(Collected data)
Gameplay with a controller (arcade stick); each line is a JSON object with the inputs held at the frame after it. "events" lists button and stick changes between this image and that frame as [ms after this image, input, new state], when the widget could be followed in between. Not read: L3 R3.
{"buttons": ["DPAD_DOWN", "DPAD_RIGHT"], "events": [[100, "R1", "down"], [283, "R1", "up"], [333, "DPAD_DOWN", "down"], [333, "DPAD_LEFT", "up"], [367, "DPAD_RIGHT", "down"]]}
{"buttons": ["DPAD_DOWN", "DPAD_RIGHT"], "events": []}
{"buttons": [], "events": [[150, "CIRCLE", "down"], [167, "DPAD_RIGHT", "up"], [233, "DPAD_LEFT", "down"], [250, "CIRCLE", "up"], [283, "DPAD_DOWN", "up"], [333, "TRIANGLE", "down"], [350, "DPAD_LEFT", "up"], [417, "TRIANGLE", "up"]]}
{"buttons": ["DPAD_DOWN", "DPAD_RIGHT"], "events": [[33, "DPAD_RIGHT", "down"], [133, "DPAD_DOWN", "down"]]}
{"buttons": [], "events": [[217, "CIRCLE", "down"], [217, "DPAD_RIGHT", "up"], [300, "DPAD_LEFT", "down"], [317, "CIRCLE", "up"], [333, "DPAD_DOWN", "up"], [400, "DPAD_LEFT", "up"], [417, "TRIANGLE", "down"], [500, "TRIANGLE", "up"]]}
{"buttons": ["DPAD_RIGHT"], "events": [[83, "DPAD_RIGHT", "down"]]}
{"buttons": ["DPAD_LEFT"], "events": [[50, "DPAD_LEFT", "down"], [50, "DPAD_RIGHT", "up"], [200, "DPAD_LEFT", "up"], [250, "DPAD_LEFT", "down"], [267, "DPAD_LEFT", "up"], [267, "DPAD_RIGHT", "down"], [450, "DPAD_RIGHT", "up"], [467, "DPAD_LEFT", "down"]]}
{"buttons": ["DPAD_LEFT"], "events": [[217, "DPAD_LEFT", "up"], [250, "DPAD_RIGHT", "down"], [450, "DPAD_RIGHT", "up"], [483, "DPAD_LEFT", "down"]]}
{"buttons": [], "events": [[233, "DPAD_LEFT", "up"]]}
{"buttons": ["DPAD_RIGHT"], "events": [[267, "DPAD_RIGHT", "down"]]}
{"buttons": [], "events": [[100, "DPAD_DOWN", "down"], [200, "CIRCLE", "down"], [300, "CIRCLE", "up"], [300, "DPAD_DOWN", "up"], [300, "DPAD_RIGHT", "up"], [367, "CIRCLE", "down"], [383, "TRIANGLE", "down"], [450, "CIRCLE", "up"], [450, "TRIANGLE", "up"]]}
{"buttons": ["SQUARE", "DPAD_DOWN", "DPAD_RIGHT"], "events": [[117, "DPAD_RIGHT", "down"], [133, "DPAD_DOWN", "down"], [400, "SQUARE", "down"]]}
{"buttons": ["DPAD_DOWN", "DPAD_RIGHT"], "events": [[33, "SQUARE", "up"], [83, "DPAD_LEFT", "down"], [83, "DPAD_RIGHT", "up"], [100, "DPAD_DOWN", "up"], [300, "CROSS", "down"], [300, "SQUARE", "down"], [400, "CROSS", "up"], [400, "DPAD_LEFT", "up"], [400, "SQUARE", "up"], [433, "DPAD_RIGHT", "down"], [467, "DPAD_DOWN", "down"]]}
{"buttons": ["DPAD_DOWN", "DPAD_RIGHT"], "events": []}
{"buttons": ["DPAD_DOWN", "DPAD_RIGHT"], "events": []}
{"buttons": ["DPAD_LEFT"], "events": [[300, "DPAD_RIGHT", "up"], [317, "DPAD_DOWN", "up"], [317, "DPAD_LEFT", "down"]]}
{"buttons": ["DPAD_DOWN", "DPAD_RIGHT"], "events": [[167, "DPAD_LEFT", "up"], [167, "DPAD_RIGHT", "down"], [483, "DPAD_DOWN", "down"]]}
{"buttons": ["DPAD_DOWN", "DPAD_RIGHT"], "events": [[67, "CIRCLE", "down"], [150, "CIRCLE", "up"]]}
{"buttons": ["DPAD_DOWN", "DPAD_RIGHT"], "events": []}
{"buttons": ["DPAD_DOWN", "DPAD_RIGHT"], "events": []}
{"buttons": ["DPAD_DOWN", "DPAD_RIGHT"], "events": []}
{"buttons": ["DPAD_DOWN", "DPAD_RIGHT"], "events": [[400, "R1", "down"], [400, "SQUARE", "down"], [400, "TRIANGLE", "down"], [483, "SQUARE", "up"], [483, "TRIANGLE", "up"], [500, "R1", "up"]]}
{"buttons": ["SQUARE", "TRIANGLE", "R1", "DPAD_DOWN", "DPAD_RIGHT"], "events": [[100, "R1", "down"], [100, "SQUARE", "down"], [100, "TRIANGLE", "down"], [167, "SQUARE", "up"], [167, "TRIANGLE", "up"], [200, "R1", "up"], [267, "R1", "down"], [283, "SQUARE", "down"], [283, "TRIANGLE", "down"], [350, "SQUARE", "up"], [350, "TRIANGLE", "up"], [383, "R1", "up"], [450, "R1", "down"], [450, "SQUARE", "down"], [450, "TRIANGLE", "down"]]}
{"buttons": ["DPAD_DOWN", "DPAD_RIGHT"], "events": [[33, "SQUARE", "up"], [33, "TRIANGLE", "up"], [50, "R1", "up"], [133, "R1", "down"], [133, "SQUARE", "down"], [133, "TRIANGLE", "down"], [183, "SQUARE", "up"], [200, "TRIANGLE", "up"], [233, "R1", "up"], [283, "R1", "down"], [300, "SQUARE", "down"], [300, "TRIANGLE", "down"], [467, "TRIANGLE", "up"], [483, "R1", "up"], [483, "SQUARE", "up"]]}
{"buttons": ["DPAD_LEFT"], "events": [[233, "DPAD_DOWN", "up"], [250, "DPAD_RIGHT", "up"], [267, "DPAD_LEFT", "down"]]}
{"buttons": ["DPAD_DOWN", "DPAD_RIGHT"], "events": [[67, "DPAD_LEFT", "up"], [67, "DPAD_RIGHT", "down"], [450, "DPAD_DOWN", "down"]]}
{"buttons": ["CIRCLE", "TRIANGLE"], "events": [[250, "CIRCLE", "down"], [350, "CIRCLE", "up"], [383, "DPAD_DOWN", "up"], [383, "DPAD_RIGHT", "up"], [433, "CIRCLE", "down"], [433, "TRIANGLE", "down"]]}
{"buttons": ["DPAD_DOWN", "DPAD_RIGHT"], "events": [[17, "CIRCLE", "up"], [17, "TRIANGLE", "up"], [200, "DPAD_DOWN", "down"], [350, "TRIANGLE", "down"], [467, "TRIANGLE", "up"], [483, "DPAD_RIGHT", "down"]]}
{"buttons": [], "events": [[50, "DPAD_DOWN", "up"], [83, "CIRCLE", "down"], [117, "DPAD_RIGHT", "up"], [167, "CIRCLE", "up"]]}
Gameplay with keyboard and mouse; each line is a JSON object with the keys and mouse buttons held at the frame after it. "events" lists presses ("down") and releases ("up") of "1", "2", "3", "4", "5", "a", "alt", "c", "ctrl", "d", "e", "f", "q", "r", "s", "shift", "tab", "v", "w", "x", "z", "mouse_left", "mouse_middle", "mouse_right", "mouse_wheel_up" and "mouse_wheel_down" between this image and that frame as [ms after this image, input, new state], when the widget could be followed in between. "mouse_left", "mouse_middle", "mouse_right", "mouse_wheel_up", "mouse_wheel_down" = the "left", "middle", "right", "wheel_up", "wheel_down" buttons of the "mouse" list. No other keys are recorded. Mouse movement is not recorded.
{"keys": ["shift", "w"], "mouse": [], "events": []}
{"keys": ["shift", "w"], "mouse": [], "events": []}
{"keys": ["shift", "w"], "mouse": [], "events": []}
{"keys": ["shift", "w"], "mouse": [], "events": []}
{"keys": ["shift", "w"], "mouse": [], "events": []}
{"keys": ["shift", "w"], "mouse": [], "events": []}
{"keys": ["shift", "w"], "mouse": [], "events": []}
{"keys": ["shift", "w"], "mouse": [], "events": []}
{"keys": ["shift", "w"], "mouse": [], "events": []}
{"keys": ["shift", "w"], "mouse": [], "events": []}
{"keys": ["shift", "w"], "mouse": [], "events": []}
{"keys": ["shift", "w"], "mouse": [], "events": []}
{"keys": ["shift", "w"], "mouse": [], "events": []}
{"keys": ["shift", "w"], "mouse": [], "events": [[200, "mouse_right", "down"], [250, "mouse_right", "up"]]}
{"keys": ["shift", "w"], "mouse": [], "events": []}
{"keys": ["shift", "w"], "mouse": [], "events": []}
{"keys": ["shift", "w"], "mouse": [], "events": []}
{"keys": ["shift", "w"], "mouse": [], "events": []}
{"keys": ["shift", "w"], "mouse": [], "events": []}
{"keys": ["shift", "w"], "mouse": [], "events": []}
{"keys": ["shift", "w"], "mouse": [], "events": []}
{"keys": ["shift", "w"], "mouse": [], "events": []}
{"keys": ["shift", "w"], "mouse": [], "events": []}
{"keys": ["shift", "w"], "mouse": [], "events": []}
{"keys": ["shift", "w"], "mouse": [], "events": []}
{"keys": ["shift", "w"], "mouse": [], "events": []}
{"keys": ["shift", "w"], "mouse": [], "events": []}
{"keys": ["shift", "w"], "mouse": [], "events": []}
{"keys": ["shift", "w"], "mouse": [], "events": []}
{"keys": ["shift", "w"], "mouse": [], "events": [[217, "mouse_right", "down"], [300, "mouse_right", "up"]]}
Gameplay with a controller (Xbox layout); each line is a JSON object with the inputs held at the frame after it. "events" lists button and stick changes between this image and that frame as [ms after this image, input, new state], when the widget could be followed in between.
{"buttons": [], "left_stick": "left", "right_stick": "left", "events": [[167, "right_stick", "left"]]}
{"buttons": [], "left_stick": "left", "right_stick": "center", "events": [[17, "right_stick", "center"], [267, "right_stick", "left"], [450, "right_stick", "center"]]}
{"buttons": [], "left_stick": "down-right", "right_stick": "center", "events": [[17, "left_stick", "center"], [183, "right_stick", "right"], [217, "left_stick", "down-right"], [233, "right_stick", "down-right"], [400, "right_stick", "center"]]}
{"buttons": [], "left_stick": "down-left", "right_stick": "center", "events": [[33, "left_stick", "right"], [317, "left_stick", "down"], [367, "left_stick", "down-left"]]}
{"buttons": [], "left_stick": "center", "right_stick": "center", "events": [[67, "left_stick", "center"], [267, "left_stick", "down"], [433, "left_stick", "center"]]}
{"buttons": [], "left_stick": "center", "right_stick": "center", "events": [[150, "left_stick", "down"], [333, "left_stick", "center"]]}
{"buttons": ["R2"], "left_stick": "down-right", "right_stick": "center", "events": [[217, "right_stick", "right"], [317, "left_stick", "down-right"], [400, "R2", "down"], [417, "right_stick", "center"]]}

_WORK TO BE COMPLETED_. Look over the data and work out how many lines include the word "changes"; reply with the number only.

_TASK ANSWER_. 2